Treasurer John Bailey met with Executive Director Terri Shettle to reassess the budget while the Sierra 2 Center is closed. Normal expenses are approximately $70,000 per month, with about $16,000 revenue from resident tenants. Terri was able to reduce the budget to $33,000 per month.
She applied for a city loan, which was approved. She is reviewing SBA loans and the payroll protection program. Jonathan LaTurner has assisted Terri with navigating these programs’ red tape. Terri will continue to pursue grants to cover benefits and other operating costs.
Terri reported checking in with staff, looking for funding streams and helping customers to reschedule events and classes. Staff still receive 100% of their medical benefits.
The theme for SCNA’s Big Day of Giving is “Sierra 2gether.” Vice President Kathy Les is chairing the Big Day of Giving this year. She asked board members to raise $1,000 each. While the center is closed, we must still maintain the building and pay utilities. Half of the staff has applied for unemployment and Terri is taking a pay cut. There have been some generous donations already, but additional funds are needed to recover and return to financial health.
Co-chair John Mathews presented a letter to the city planning division regarding the proposed apartment complex at 24th Street and Castro Way.
SCNA welcomes much-needed affordable housing in our neighborhood, but asks that the new construction harmonize with the historic local character and fit in with existing homes. The board considers the proposed 14 units too dense for that property as parking is already at a premium. Mike McKeever has asked city staff for a Zoom meeting regarding design proposals. It was suggested to submit a letter within five days after amendments are made by Bill Hoover, John Mathews and Dan Murphy.

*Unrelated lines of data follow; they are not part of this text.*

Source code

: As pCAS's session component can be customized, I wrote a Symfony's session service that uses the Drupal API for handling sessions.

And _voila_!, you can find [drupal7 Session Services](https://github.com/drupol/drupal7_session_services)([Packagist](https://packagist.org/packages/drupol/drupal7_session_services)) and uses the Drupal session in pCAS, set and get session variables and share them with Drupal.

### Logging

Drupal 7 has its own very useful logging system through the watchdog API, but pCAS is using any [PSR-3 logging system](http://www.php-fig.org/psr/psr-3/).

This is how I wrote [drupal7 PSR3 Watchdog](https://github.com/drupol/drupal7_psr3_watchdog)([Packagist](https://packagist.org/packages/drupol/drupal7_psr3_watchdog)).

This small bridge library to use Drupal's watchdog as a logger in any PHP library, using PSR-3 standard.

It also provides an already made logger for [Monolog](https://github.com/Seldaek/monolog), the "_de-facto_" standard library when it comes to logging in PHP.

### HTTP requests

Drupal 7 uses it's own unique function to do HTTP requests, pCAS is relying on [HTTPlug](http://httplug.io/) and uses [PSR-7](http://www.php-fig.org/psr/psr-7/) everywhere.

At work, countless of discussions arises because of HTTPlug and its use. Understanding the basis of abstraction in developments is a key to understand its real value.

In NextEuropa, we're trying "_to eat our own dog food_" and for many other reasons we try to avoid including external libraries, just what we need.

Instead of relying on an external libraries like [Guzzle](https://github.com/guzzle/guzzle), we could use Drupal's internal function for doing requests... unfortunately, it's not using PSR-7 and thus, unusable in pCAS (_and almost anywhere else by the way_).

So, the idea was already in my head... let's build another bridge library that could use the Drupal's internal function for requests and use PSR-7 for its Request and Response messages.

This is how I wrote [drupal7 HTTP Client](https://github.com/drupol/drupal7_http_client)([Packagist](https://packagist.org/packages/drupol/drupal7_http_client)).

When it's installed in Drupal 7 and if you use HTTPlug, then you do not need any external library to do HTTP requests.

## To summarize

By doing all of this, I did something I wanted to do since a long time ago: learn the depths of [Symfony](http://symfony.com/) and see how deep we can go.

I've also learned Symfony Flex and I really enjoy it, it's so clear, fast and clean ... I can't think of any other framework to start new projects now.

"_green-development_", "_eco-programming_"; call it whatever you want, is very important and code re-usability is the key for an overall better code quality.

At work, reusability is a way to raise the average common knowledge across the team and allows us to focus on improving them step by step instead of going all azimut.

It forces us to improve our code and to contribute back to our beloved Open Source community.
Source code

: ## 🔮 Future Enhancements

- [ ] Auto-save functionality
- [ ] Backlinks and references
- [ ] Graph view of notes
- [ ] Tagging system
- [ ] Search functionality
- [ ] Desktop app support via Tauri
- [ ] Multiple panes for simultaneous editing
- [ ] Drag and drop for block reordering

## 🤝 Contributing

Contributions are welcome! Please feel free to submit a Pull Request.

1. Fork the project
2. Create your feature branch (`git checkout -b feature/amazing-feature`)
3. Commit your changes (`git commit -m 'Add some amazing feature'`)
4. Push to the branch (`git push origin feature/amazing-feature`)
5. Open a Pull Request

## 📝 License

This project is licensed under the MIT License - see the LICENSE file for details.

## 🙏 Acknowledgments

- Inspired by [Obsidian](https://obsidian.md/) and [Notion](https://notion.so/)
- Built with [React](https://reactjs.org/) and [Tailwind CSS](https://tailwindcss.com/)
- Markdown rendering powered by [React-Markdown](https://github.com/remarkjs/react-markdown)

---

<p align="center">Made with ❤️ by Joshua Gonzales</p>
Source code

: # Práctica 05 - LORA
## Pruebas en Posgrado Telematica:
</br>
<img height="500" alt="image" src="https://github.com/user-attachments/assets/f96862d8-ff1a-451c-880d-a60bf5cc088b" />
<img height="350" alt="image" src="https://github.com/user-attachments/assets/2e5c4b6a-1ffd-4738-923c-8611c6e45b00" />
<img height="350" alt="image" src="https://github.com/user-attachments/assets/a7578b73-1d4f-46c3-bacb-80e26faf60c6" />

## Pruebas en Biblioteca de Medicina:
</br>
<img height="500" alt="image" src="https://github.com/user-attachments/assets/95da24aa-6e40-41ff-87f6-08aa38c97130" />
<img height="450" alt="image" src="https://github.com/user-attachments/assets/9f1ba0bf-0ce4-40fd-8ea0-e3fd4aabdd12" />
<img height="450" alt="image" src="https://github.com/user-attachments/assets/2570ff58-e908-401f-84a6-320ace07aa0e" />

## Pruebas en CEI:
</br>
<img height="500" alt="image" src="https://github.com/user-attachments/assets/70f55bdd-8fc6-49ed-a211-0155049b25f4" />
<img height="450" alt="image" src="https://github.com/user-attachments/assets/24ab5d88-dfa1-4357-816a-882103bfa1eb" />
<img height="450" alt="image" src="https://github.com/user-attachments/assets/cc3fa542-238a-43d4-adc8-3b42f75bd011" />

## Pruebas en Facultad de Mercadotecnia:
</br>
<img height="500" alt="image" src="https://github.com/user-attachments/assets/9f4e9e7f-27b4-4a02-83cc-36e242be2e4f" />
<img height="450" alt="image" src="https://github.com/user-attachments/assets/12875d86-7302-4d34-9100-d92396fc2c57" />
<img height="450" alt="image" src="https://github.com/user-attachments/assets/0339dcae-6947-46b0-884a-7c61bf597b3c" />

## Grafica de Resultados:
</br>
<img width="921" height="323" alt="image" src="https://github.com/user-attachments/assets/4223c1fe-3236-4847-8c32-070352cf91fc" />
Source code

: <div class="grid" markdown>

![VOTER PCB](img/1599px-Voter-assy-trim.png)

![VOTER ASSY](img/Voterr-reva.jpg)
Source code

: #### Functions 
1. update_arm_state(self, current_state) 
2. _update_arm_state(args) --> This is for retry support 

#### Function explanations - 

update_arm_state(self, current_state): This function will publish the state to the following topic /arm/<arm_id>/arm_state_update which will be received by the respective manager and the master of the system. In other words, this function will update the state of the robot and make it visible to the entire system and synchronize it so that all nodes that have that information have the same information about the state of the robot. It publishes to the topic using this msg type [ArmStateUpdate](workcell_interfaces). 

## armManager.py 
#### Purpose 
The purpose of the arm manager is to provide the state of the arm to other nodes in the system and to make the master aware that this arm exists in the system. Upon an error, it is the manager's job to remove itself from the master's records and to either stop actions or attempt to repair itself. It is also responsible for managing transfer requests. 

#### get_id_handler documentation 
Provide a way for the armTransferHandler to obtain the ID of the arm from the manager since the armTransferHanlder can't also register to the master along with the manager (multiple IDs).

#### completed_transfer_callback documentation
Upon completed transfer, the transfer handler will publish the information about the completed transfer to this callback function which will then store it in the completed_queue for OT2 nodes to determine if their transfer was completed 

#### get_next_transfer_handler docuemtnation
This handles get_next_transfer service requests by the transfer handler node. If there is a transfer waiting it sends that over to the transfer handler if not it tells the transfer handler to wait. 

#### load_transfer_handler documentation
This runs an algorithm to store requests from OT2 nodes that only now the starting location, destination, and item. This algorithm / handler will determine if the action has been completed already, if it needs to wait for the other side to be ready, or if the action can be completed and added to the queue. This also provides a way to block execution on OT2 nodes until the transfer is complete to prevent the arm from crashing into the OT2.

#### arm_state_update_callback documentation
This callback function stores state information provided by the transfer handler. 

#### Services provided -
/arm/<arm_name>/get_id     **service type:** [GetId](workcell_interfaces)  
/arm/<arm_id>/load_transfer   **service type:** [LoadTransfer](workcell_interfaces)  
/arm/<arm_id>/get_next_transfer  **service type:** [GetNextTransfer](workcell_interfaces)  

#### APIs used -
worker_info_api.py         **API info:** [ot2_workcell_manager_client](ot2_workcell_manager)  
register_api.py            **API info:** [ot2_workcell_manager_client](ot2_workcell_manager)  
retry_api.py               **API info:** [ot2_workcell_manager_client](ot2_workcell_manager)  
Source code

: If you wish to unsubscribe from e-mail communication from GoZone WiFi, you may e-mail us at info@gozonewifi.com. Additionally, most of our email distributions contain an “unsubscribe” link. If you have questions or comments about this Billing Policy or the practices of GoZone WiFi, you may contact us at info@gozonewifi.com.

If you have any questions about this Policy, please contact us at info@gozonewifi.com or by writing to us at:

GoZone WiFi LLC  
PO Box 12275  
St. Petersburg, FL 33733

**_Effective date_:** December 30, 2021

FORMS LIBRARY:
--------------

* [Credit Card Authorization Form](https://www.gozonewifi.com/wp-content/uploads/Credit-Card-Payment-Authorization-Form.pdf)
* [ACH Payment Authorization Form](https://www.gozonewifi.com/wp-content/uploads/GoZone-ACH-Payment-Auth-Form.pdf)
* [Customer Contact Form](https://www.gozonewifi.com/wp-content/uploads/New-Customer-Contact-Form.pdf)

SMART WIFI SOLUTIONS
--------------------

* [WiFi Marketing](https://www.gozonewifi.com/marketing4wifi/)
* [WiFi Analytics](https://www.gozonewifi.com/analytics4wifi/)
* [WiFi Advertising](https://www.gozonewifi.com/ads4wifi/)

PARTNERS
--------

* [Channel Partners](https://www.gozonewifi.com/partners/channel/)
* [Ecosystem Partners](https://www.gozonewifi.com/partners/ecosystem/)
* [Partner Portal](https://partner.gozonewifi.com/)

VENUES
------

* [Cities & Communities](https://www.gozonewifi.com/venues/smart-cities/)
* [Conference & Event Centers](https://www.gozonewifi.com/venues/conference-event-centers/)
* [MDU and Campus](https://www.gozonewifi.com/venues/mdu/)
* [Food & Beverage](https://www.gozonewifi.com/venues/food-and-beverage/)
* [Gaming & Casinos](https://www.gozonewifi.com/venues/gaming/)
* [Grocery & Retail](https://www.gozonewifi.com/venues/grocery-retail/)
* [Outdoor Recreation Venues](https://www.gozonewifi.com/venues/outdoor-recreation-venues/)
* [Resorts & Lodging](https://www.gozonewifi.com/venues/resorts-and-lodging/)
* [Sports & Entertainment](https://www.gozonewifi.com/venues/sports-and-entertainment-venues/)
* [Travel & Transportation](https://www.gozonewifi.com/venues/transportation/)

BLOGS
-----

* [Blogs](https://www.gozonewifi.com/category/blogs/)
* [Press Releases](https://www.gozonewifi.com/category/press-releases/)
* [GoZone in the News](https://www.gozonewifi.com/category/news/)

Neighborhood Concerns has proposed planting native plants at 24th Street and Fourth Avenue. Sierra 2 has a landscape plan for sustainable irrigation that will be shared with the committee. A local Boy Scout troop is willing to pitch in to do the plantings.
English elm treatment
Since October 2007, SCNA has hired Davey tree service to treat 17 English elms in the north part of William Curtis Park to protect them against Dutch elm disease. These treatments began in response to the removal of elms infected with the disease. Many were concerned all the elms would succumb and have to be removed if no preventive action was taken. The elm is injected with a fungicide, which provides protection for three years. The cost to treat 17 trees is approximately $14,000 and is completed over a two-year period. Since these treatments began, none of the treated elms have contracted Dutch elm disease. Given the cancellation of the Home and Garden Tour and the center’s temporary closure, SCNA’s budget does not support treating the elms unless we organize a fundraiser, or work out a plan with the city.
In attendance at the April 8 meeting, by Zoom conference video, were SCNA President Bill Hoover, Executive Director Terri Shettle, and board members Bruce Pierini, Eric Johnson, Kathy Les, Erik Fay, Bill French, John Bailey, Nury Enciso, Kimberley Bond, John Mathews, Mike McKeever, Jonathan LaTurner, Andrea Rosen, Kat Haro, Gerre Buehler, Martin Pierucci, Dan Pskowski and Kate Van Buren. Also in attendance were Dan Murphy, Mark Wenzel and Michael Hawkins.